— Vous n’allez pas pleurer au moins ? s’inquiéta François en revenant la chercher. Vous lui feriez beaucoup de mal, vous savez. Elle est toujours la même…
La même ? Peut-être pour quelqu’un qui la voyait chaque jour et qui, de ce fait, appréciait mal les progrès de la maladie ?
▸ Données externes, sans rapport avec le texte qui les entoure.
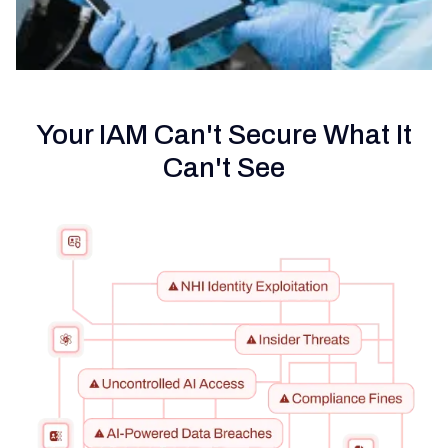
Your IAM Can't Secure What It
Can't See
Pour Hortense qui ne l’avait pas vue depuis plus de six mois Dauphine de Combert avait beaucoup changé. Étendue dans son salon sur la chaise longue où Hortense avait jadis soigné son pied blessé, vêtue de la robe d’intérieur en velours vert qu’elle affectionnait et coiffée d’un grand bonnet de dentelles garni de rubans couleur de jeunes feuilles, elle offrait une image familière sans doute car les nombreux coussins et oreillers qui la soutenaient la gardaient droite. Ses beaux cheveux bruns étaient toujours parfaitement coiffés, et ses yeux noirs gardaient encore, moins vive pourtant, l’étincelle moqueuse qui les faisait si bien pétiller naguère mais le visage s’était amenuisé, de larges cernes bleus creusaient sous les paupières et la peau trop fine, couleur d’ivoire jauni, avait perdu les couleurs de la santé.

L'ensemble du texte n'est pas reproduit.